Also, the Flyers’ first two goals came from two key players who had been goal-less and frustrated before Game 5.

Late in the second period Giroux, the Flyers’ captain, tied the game on a lovely tip-in of Philippe Myers’ point shot. A few minutes later, James van Riemsdyk scored on a 3-on-1 break, and it was 2-1.

They made it 3-1 early in the third when Matt Niskanen, another key goal-less player, albeit a defenseman not known for his goal-scoring, bested Semyon Varlamov.

Again, no reason to panic. The Islanders certainly are in a better position than their opponents. But also again: The last thing they needed was for the Flyers’ sleeping giants to awaken.

On Monday, Flyers coach Alain Vigneault told reporters this was a chance for his stars to make a mark, saying, “This is a great opportunity, I think, for our leadership group to change the narrative, change their legacy here.”

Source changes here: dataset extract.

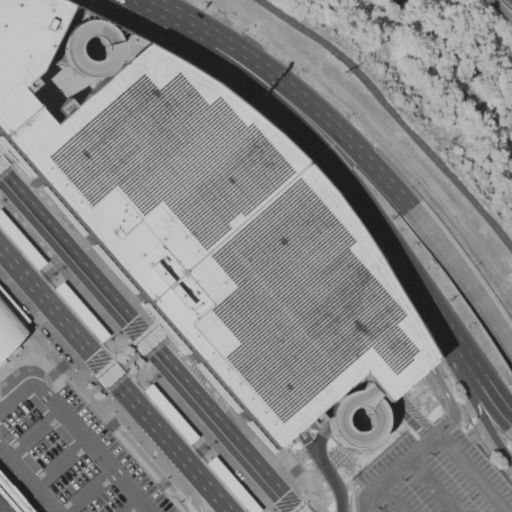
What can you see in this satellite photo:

That won’t happen without a couple more victories, but the Flyers feel a lot better about that notion now than they did after Game 4.

Coach Barry Trotz gave his team a mixed review, at best, for its performance in the first two periods of Game 5. But he liked what he saw in the third and in an  overtime in which they had several excellent opportunities.

“Going into this series, I think everybody was thinking it might be a pretty long one. I was, anyway,” Trotz said. “You want to close it out as quick as you can, and we weren’t able to do that. So that’s on us, a little bit.

“We’ll have to regroup a little bit and focus one game. That’s all we have to do, focus on the one game, focus on shift to shift, focus on getting ready with maybe one or two adjustments and go from there.”

If not, then it will be OK to panic.